From 1950 she regularly led students to the Heron Island and Lizard Island Research Stations on the Great Barrier Reef and did field work on the Victorian and Tasmanian coasts. In 1959 she made her first visit to Macquarie Island with the ANARE relief ship, returning in 1960, 1965 and 1968. From 1959 to 1971, she was a Professional Officer at the University of Sydney, and received the first Honorary Master of Science from the University of Sydney in 1962. She was a temporary Associate Professor at Stanford University in 1963 and a delegate to the 11th Pacific Science Congress in Tokyo in 1966.

She retired in 1971, but remained an active author and researcher.
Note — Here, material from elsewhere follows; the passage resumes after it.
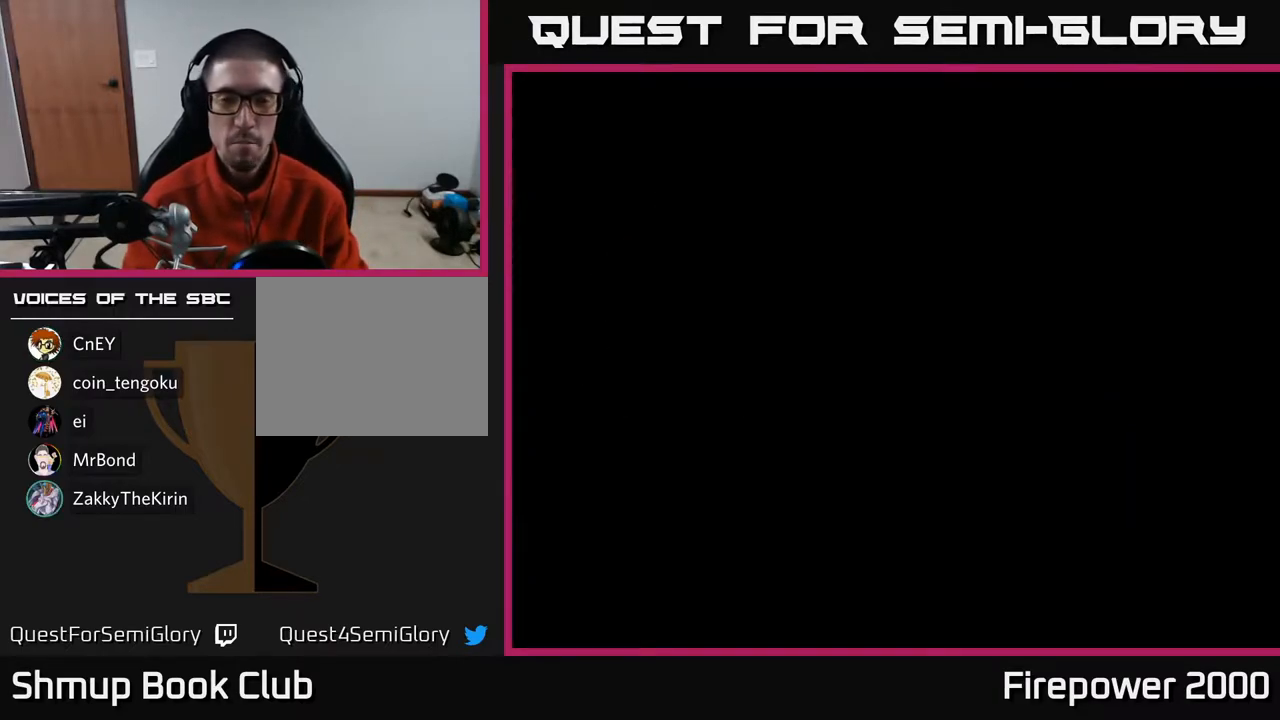
{"buttons": ["A", "X"], "left_stick": "center", "right_stick": "center", "events": [[50, "X", "up"], [167, "X", "down"], [183, "A", "up"], [300, "A", "down"], [300, "X", "up"], [400, "X", "down"], [417, "A", "up"], [483, "A", "down"]]}
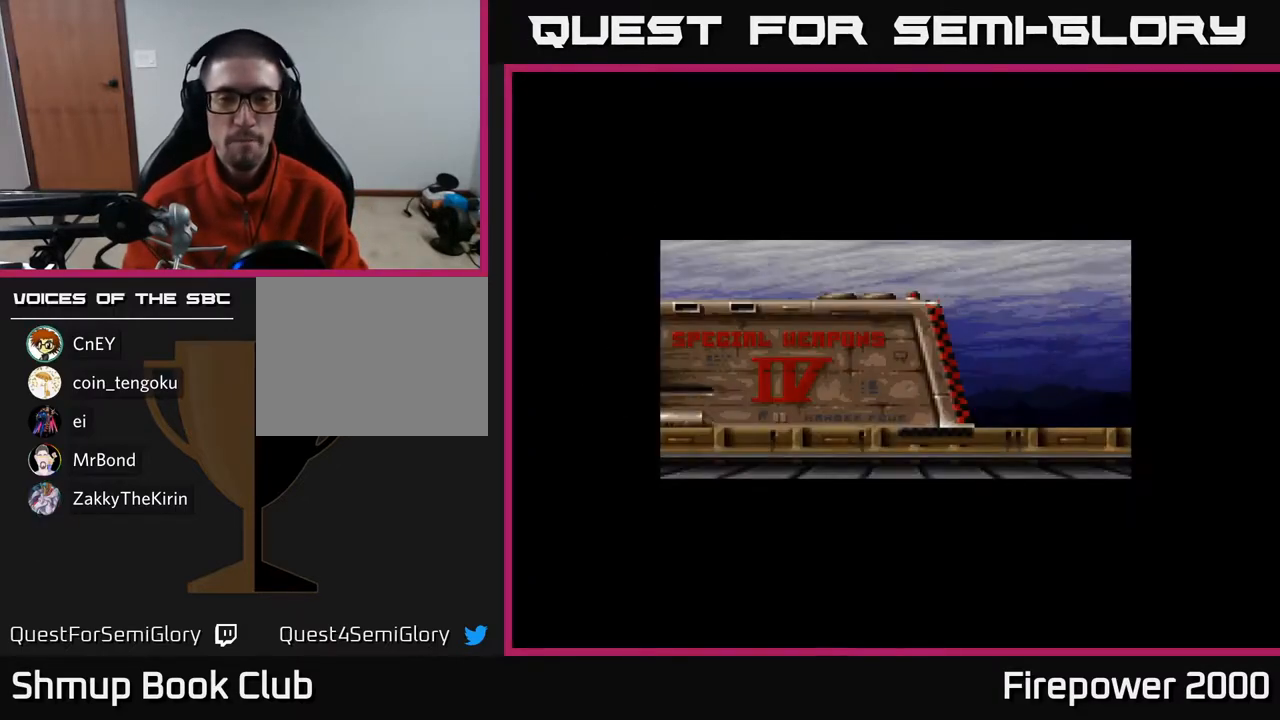
{"buttons": ["A", "X"], "left_stick": "center", "right_stick": "center", "events": [[33, "X", "up"], [83, "X", "down"], [133, "A", "up"], [183, "A", "down"], [217, "X", "up"], [300, "X", "down"], [333, "A", "up"], [417, "A", "down"], [433, "X", "up"], [500, "X", "down"]]}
From 1974 to 1979 she worked with the New South Wales Fisheries Department, and during that time, carried out fieldwork and surveys at the coastal rock platforms at Jervis Bay and Ulladulla, and on the coasts of Lord Howe Island, Norfolk Island and Flinders Island.

In 1982 she was awarded the Mueller Medal by the Australian and New Zealand Association for the Advancement of Science.

Bennett died in Sydney at the age of 98. Her papers and a collection of around 500 colour slides covering the last edition of Australian Seashores have been donated to the National Library of Australia and around 400 remaining slides.

She had one genus and five species of marine organisms (three being from the Great Barrier Reef) and a coral reef named for her.